Prior treadmill exercise promotes resilience to vicarious trauma in rats.

BACKGROUND: Post-traumatic stress disorder (PTSD) is a serious psychological condition, which can develop both from physically experiencing and also from witnessing traumatic events. There is evidence that physical exercise can have a positive impact on the symptoms of PTSD. Relevant to this, in our previous pre-clinical work, beneficial effects of treadmill exercise were reported on PTSD-like behaviors in a social defeat paradigm, a rat model of direct physical trauma. However, the role of exercise on vicariously acquired PTSD-like phenotype was not examined. OBJECTIVE: In this study, we utilized a rodent PTSD model, which mimics both the physical as well as the witness experience of trauma, and examined the impact of moderate treadmill exercise in mitigating vicariously acquired PTSD-like behaviors in rats.
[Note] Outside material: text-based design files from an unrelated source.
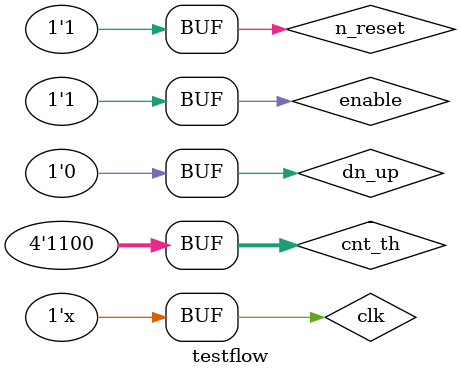
<source format=v>
`timescale 1ns / 1ps

module testflow();

// Inputs
    reg n_reset;
    reg enable;
    reg clk;
    reg dn_up;
    reg [3:0] cnt_th;
    
// Outputs

        wire timeout;
        wire [3:0] cntout;
        
task_1 UUT (
            .cnt_th(cnt_th),
            .dn_up(dn_up), 
            .timeout(timeout), 
            .cntout(cntout), 
            .n_reset(n_reset), 
            .enable(enable), 
            .clk(clk)
            );


// Initialize Inputs

initial begin
                    cnt_th = 12;
                    dn_up  = 0;
                    enable = 0;
                    n_reset = 0;
                    clk = 0;
                    
 #15   dn_up = 1;                   
 #35   n_reset =  1; 
 #35   enable = 1;           
 #105   enable = 0;
 #195   enable = 1;
 #300   dn_up = 0;
 
 end
        
always
  #10 clk = ~clk;
                
 
endmodule
</source>
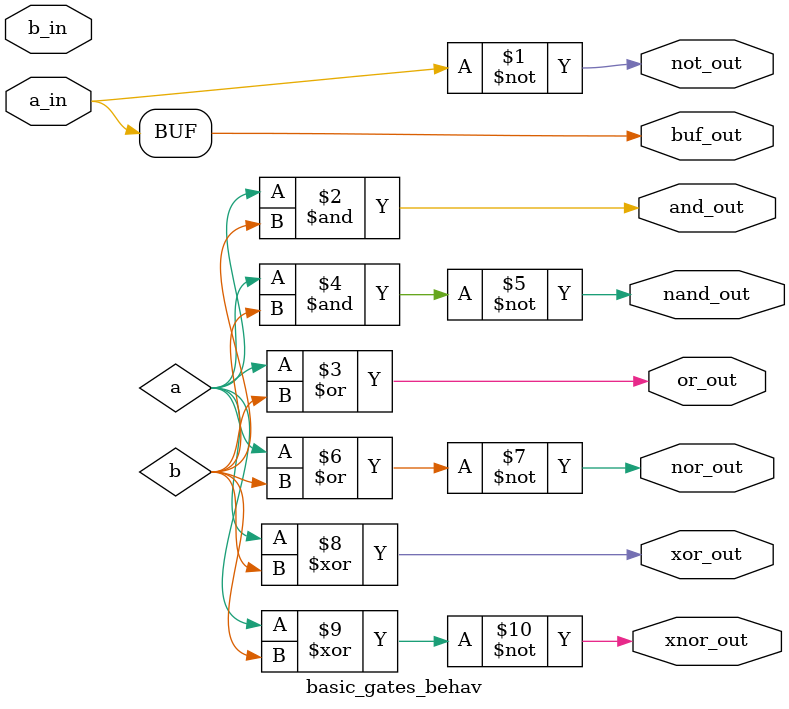
<source format=v>
module basic_gates_behav(input a_in,
                         input b_in,
                         output not_out,
                         output buf_out,
                         output and_out,
                         output or_out,
                         output nand_out,
                         output nor_out,
                         output xor_out,
                         output xnor_out);
  assign not_out = ~a_in;
  assign buf_out = a_in;
  assign and_out = a & b;
  assign or_out = a | b;
  assign nand_out = ~(a&b);
  assign nor_out = ~(a|b);
  assign xor_out = a^b;
  assign xnor_out = ~(a^b);
endmodule

</source>
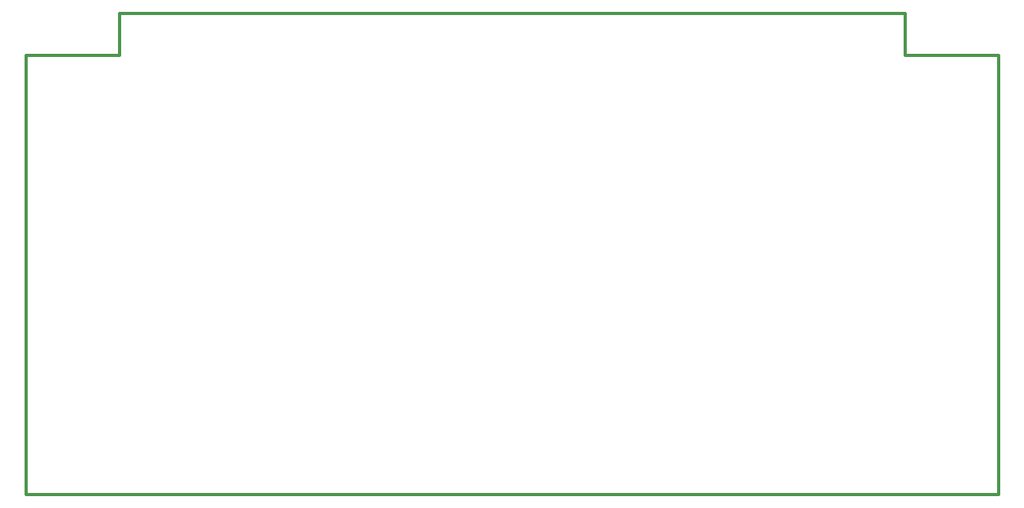
<source format=gko>
%FSLAX35Y35*%
%MOIN*%
%IN23=Platinen-Umriss(X.Outline)*%
%ADD10C,0.00591*%
%ADD11C,0.00354*%
%ADD12C,0.00443*%
%ADD13C,0.00787*%
%ADD14C,0.00800*%
%ADD15C,0.01181*%
%ADD16C,0.01575*%
%ADD17C,0.01772*%
%ADD18C,0.01969*%
%ADD19C,0.02362*%
%ADD20C,0.03543*%
%ADD21C,0.11811*%
%ADD22C,0.12598*%
%ADD23C,0.14173*%
%AMR_24*21,1,0.01772,0.05118,0,0,270.000*%
%ADD24R_24*%
%AMR_25*21,1,0.01969,0.04724,0,0,90.000*%
%ADD25R_25*%
%AMR_26*21,1,0.02362,0.09843,0,0,180.000*%
%ADD26R_26*%
%AMR_27*21,1,0.03937,0.03937,0,0,180.000*%
%ADD27R_27*%
%AMR_28*21,1,0.03937,0.06299,0,0,90.000*%
%ADD28R_28*%
%AMR_29*21,1,0.03937,0.06299,0,0,270.000*%
%ADD29R_29*%
%AMR_30*21,1,0.04331,0.04331,0,0,0.000*%
%ADD30R_30*%
%AMR_31*21,1,0.04331,0.04331,0,0,180.000*%
%ADD31R_31*%
%AMR_32*21,1,0.04331,0.04331,0,0,270.000*%
%ADD32R_32*%
%AMR_33*21,1,0.05118,0.01772,0,0,270.000*%
%ADD33R_33*%
%AMR_34*21,1,0.05512,0.03937,0,0,0.000*%
%ADD34R_34*%
%AMR_35*21,1,0.05512,0.03937,0,0,180.000*%
%ADD35R_35*%
%AMR_36*21,1,0.05512,0.03937,0,0,270.000*%
%ADD36R_36*%
%AMR_37*21,1,0.05512,0.05512,0,0,180.000*%
%ADD37R_37*%
%AMR_38*21,1,0.05512,0.05512,0,0,270.000*%
%ADD38R_38*%
%AMR_39*21,1,0.05906,0.05906,0,0,0.000*%
%ADD39R_39*%
%AMR_40*21,1,0.06299,0.03937,0,0,0.000*%
%ADD40R_40*%
%AMR_41*21,1,0.06299,0.03937,0,0,180.000*%
%ADD41R_41*%
%AMR_42*21,1,0.06299,0.03937,0,0,270.000*%
%ADD42R_42*%
%AMR_43*21,1,0.07087,0.07087,0,0,0.000*%
%ADD43R_43*%
%AMR_44*21,1,0.07087,0.07087,0,0,90.000*%
%ADD44R_44*%
%AMR_45*21,1,0.07874,0.06299,0,0,90.000*%
%ADD45R_45*%
%AMR_46*21,1,0.07874,0.09843,0,0,180.000*%
%ADD46R_46*%
%AMR_47*21,1,0.08661,0.04724,0,0,0.000*%
%ADD47R_47*%
%AMR_48*21,1,0.19685,0.18750,0,0,0.000*%
%ADD48R_48*%
%AMR_49*21,1,0.19685,0.19685,0,0,0.000*%
%ADD49R_49*%
%AMR_50*21,1,0.23622,0.23622,0,0,0.000*%
%ADD50R_50*%
%AMOCT_51*4,1,8,0.029528,0.014764,0.014764,0.029528,-0.014764,0.029528,-0.029528,0.014764,-0.029528,-0.014764,-0.014764,-0.029528,0.014764,-0.029528,0.029528,-0.014764,0.029528,0.014764,270.000*%
%ADD51OCT_51*%
%AMOCT_52*4,1,8,0.031496,0.015748,0.015748,0.031496,-0.015748,0.031496,-0.031496,0.015748,-0.031496,-0.015748,-0.015748,-0.031496,0.015748,-0.031496,0.031496,-0.015748,0.031496,0.015748,90.000*%
%ADD52OCT_52*%
%AMOCT_53*4,1,8,0.039370,0.019685,0.019685,0.039370,-0.019685,0.039370,-0.039370,0.019685,-0.039370,-0.019685,-0.019685,-0.039370,0.019685,-0.039370,0.039370,-0.019685,0.039370,0.019685,180.000*%
%ADD53OCT_53*%
G54D15*
X0Y185039D02*
X0Y0D01*
X409448Y0D01*
X409448Y185039D01*
X370078Y202755D02*
X39370Y202755D01*
X0Y185039D02*
X39370Y185039D01*
X39370Y202755D01*
X370078Y185039D02*
X409448Y185039D01*
X370078Y185039D02*
X370078Y202755D01*
M02*

</source>
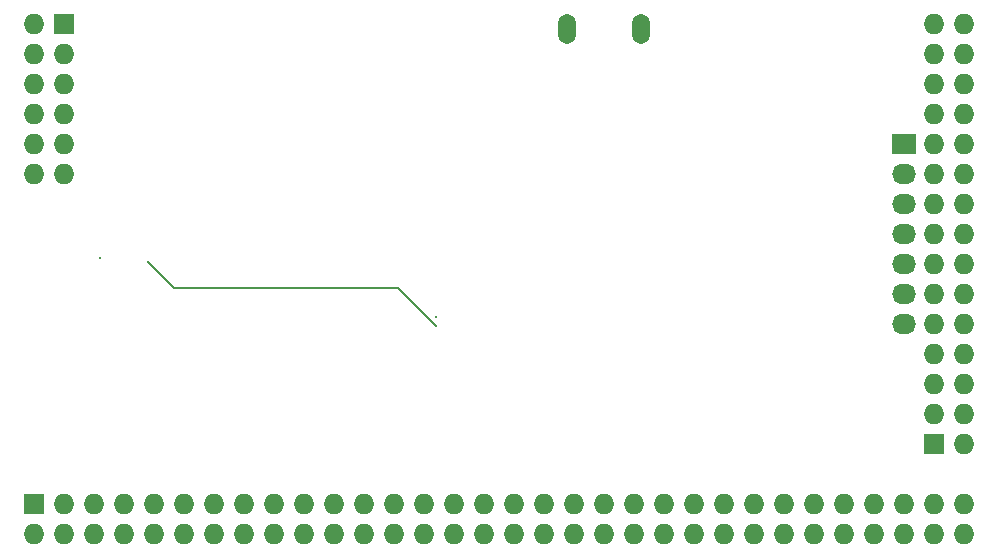
<source format=gbr>
G04 #@! TF.FileFunction,Copper,L3,Inr,Signal*
%FSLAX46Y46*%
G04 Gerber Fmt 4.6, Leading zero omitted, Abs format (unit mm)*
G04 Created by KiCad (PCBNEW 4.0.5+dfsg1-4) date Mon Mar 27 14:18:35 2017*
%MOMM*%
%LPD*%
G01*
G04 APERTURE LIST*
%ADD10C,0.100000*%
%ADD11O,1.500000X2.550000*%
%ADD12R,1.727200X1.727200*%
%ADD13O,1.727200X1.727200*%
%ADD14R,2.032000X1.727200*%
%ADD15O,2.032000X1.727200*%
%ADD16C,0.330000*%
%ADD17C,0.200000*%
G04 APERTURE END LIST*
D10*
D11*
X141800000Y-64390000D03*
X148000000Y-64390000D03*
D12*
X96640000Y-104600000D03*
D13*
X96640000Y-107140000D03*
X99180000Y-104600000D03*
X99180000Y-107140000D03*
X101720000Y-104600000D03*
X101720000Y-107140000D03*
X104260000Y-104600000D03*
X104260000Y-107140000D03*
X106800000Y-104600000D03*
X106800000Y-107140000D03*
X109340000Y-104600000D03*
X109340000Y-107140000D03*
X111880000Y-104600000D03*
X111880000Y-107140000D03*
X114420000Y-104600000D03*
X114420000Y-107140000D03*
X116960000Y-104600000D03*
X116960000Y-107140000D03*
X119500000Y-104600000D03*
X119500000Y-107140000D03*
X122040000Y-104600000D03*
X122040000Y-107140000D03*
X124580000Y-104600000D03*
X124580000Y-107140000D03*
X127120000Y-104600000D03*
X127120000Y-107140000D03*
X129660000Y-104600000D03*
X129660000Y-107140000D03*
X132200000Y-104600000D03*
X132200000Y-107140000D03*
X134740000Y-104600000D03*
X134740000Y-107140000D03*
X137280000Y-104600000D03*
X137280000Y-107140000D03*
X139820000Y-104600000D03*
X139820000Y-107140000D03*
X142360000Y-104600000D03*
X142360000Y-107140000D03*
X144900000Y-104600000D03*
X144900000Y-107140000D03*
X147440000Y-104600000D03*
X147440000Y-107140000D03*
X149980000Y-104600000D03*
X149980000Y-107140000D03*
X152520000Y-104600000D03*
X152520000Y-107140000D03*
X155060000Y-104600000D03*
X155060000Y-107140000D03*
X157600000Y-104600000D03*
X157600000Y-107140000D03*
X160140000Y-104600000D03*
X160140000Y-107140000D03*
X162680000Y-104600000D03*
X162680000Y-107140000D03*
X165220000Y-104600000D03*
X165220000Y-107140000D03*
X167760000Y-104600000D03*
X167760000Y-107140000D03*
X170300000Y-104600000D03*
X170300000Y-107140000D03*
X172840000Y-104600000D03*
X172840000Y-107140000D03*
X175380000Y-104600000D03*
X175380000Y-107140000D03*
D12*
X172840000Y-99520000D03*
D13*
X175380000Y-99520000D03*
X172840000Y-96980000D03*
X175380000Y-96980000D03*
X172840000Y-94440000D03*
X175380000Y-94440000D03*
X172840000Y-91900000D03*
X175380000Y-91900000D03*
X172840000Y-89360000D03*
X175380000Y-89360000D03*
X172840000Y-86820000D03*
X175380000Y-86820000D03*
X172840000Y-84280000D03*
X175380000Y-84280000D03*
X172840000Y-81740000D03*
X175380000Y-81740000D03*
X172840000Y-79200000D03*
X175380000Y-79200000D03*
X172840000Y-76660000D03*
X175380000Y-76660000D03*
X172840000Y-74120000D03*
X175380000Y-74120000D03*
X172840000Y-71580000D03*
X175380000Y-71580000D03*
X172840000Y-69040000D03*
X175380000Y-69040000D03*
X172840000Y-66500000D03*
X175380000Y-66500000D03*
X172840000Y-63960000D03*
X175380000Y-63960000D03*
D12*
X99180000Y-63960000D03*
D13*
X96640000Y-63960000D03*
X99180000Y-66500000D03*
X96640000Y-66500000D03*
X99180000Y-69040000D03*
X96640000Y-69040000D03*
X99180000Y-71580000D03*
X96640000Y-71580000D03*
X99180000Y-74120000D03*
X96640000Y-74120000D03*
X99180000Y-76660000D03*
X96640000Y-76660000D03*
D14*
X170300000Y-74120000D03*
D15*
X170300000Y-76660000D03*
X170300000Y-79200000D03*
X170300000Y-81740000D03*
X170300000Y-84280000D03*
X170300000Y-86820000D03*
X170300000Y-89360000D03*
D16*
X102260000Y-83780000D03*
X130680000Y-88800000D03*
X106260000Y-84180000D03*
X130680000Y-89600000D03*
D17*
X106260000Y-84180000D02*
X108460000Y-86380000D01*
X108460000Y-86380000D02*
X127460000Y-86380000D01*
X127460000Y-86380000D02*
X130680000Y-89600000D01*
M02*

</source>
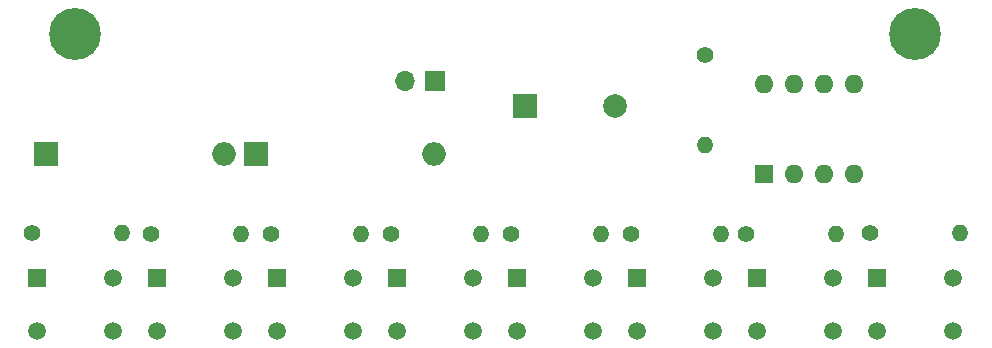
<source format=gbr>
%TF.GenerationSoftware,KiCad,Pcbnew,(6.0.7)*%
%TF.CreationDate,2022-08-03T09:20:52-07:00*%
%TF.ProjectId,PianoKeychain,5069616e-6f4b-4657-9963-6861696e2e6b,rev?*%
%TF.SameCoordinates,Original*%
%TF.FileFunction,Soldermask,Bot*%
%TF.FilePolarity,Negative*%
%FSLAX46Y46*%
G04 Gerber Fmt 4.6, Leading zero omitted, Abs format (unit mm)*
G04 Created by KiCad (PCBNEW (6.0.7)) date 2022-08-03 09:20:52*
%MOMM*%
%LPD*%
G01*
G04 APERTURE LIST*
%ADD10R,1.498000X1.498000*%
%ADD11C,1.498000*%
%ADD12C,1.400000*%
%ADD13O,1.400000X1.400000*%
%ADD14C,4.400000*%
%ADD15R,2.000000X2.000000*%
%ADD16O,2.000000X2.000000*%
%ADD17R,1.600000X1.600000*%
%ADD18O,1.600000X1.600000*%
%ADD19C,2.000000*%
%ADD20R,1.700000X1.700000*%
%ADD21O,1.700000X1.700000*%
G04 APERTURE END LIST*
D10*
%TO.C,SW6*%
X126290000Y-137450000D03*
D11*
X132790000Y-137450000D03*
X126290000Y-141950000D03*
X132790000Y-141950000D03*
%TD*%
D12*
%TO.C,R8*%
X166068282Y-133711832D03*
D13*
X173688282Y-133711832D03*
%TD*%
D14*
%TO.C,Mount*%
X109220000Y-116840000D03*
%TD*%
D15*
%TO.C,C1*%
X124580000Y-127000000D03*
D16*
X139580000Y-127000000D03*
%TD*%
D10*
%TO.C,SW1*%
X177090000Y-137450000D03*
D11*
X183590000Y-137450000D03*
X177090000Y-141950000D03*
X183590000Y-141950000D03*
%TD*%
D17*
%TO.C,U1*%
X167511421Y-128681359D03*
D18*
X170051421Y-128681359D03*
X172591421Y-128681359D03*
X175131421Y-128681359D03*
X175131421Y-121061359D03*
X172591421Y-121061359D03*
X170051421Y-121061359D03*
X167511421Y-121061359D03*
%TD*%
D10*
%TO.C,SW8*%
X105970000Y-137450000D03*
D11*
X112470000Y-137450000D03*
X105970000Y-141950000D03*
X112470000Y-141950000D03*
%TD*%
D10*
%TO.C,SW7*%
X116130000Y-137450000D03*
D11*
X122630000Y-137450000D03*
X116130000Y-141950000D03*
X122630000Y-141950000D03*
%TD*%
D13*
%TO.C,R9*%
X184150000Y-133700000D03*
D12*
X176530000Y-133700000D03*
%TD*%
D15*
%TO.C,C2*%
X106800000Y-127000000D03*
D16*
X121800000Y-127000000D03*
%TD*%
D10*
%TO.C,SW2*%
X166930000Y-137450000D03*
D11*
X173430000Y-137450000D03*
X166930000Y-141950000D03*
X173430000Y-141950000D03*
%TD*%
D12*
%TO.C,R7*%
X156258282Y-133711832D03*
D13*
X163878282Y-133711832D03*
%TD*%
D14*
%TO.C,Mount*%
X180340000Y-116840000D03*
%TD*%
D10*
%TO.C,SW5*%
X136450000Y-137450000D03*
D11*
X142950000Y-137450000D03*
X136450000Y-141950000D03*
X142950000Y-141950000D03*
%TD*%
D12*
%TO.C,R4*%
X125778282Y-133711832D03*
D13*
X133398282Y-133711832D03*
%TD*%
D12*
%TO.C,R1*%
X162560000Y-118618000D03*
D13*
X162560000Y-126238000D03*
%TD*%
D12*
%TO.C,R2*%
X105565184Y-133699249D03*
D13*
X113185184Y-133699249D03*
%TD*%
D15*
%TO.C,LS1*%
X147292631Y-122878259D03*
D19*
X154892631Y-122878259D03*
%TD*%
D12*
%TO.C,R3*%
X115618282Y-133711832D03*
D13*
X123238282Y-133711832D03*
%TD*%
D10*
%TO.C,SW3*%
X156770000Y-137450000D03*
D11*
X163270000Y-137450000D03*
X156770000Y-141950000D03*
X163270000Y-141950000D03*
%TD*%
D12*
%TO.C,R5*%
X135938282Y-133711832D03*
D13*
X143558282Y-133711832D03*
%TD*%
D10*
%TO.C,SW4*%
X146610000Y-137450000D03*
D11*
X153110000Y-137450000D03*
X146610000Y-141950000D03*
X153110000Y-141950000D03*
%TD*%
D12*
%TO.C,R6*%
X146098282Y-133711832D03*
D13*
X153718282Y-133711832D03*
%TD*%
D20*
%TO.C,BT1*%
X139700000Y-120772446D03*
D21*
X137160000Y-120772446D03*
%TD*%
M02*

</source>
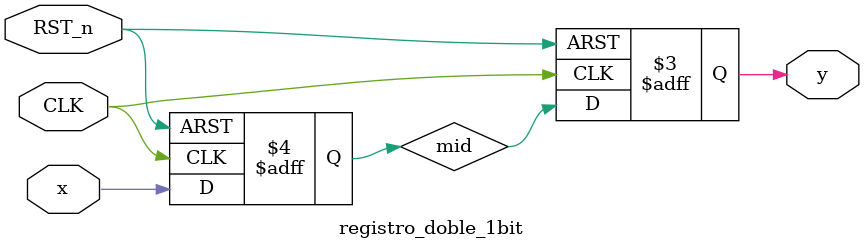
<source format=v>
module registro_doble_1bit (CLK, RST_n, x, y);

input CLK, RST_n;
input x;

output reg y;

reg mid;

always @(posedge CLK or negedge RST_n)
begin
    if (!RST_n)
        begin
            mid <= 0;
            y <= 0;
        end
    else
        begin
            mid <= x;
            y <= mid;
        end
end

endmodule

</source>
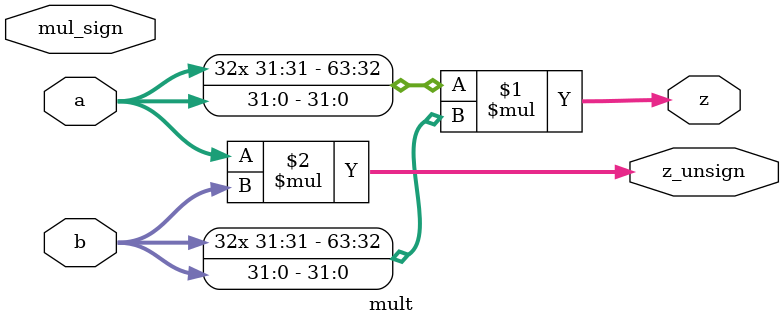
<source format=v>
`timescale 1ns / 1ps


module mult
(
    input wire mul_sign,
    input wire [31:0] a,
    input wire [31:0] b,
    output wire [63:0] z,
    output wire [63:0] z_unsign
);

assign z = $signed(a) * $signed(b);
assign z_unsign = a * b;


endmodule

</source>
METHODS: Our PTSD model is a modified social defeat paradigm, which involves aggressive encounters between a large Long-Evans male rat (resident) and a smaller Sprague-Dawley male rat (intruder), resulting in intruder social defeat. The cage mate of the intruder is positioned to witness intruder defeat. Rats were grouped as control (CON), social defeat (SD), exercise (EX), trauma witness (TW), and exercise prior to trauma witness (EX-TW). After acclimatization for 7days, the exercised groups were subjected to a daily 30-min treadmill exercise regimen for 14days. On day 21, the SD group was exposed for 7days of social defeat, while the TW groups witnessed social defeat. On days 28-34, behavioral and cognitive tests including short-term (STM) and long-term (LTM) memory function, anxiety- and depression-like behaviors were conducted. RESULTS: TW and SD rats demonstrated the highest levels of anxiety- and depression-like behaviors, while EX-TW rats did not exhibit anxiety- and depression-like behaviors. TW and SD rats showed no impairments in STM. However, TW and SD rats showed impairments in LTM, and exercise rescued LTM impairments in EX-TW rats. CONCLUSIONS: This study demonstrates that rats subjected to direct experience or witness of social defeat exhibited PTSD-like behaviors, while moderate treadmill exercise prevented trauma witness-induced behavioral impairments. These studies have important translational value suggesting that prior treadmill exercise might provide resilience to stressful stimuli and perhaps mitigate the witnessing effects of traumatic events.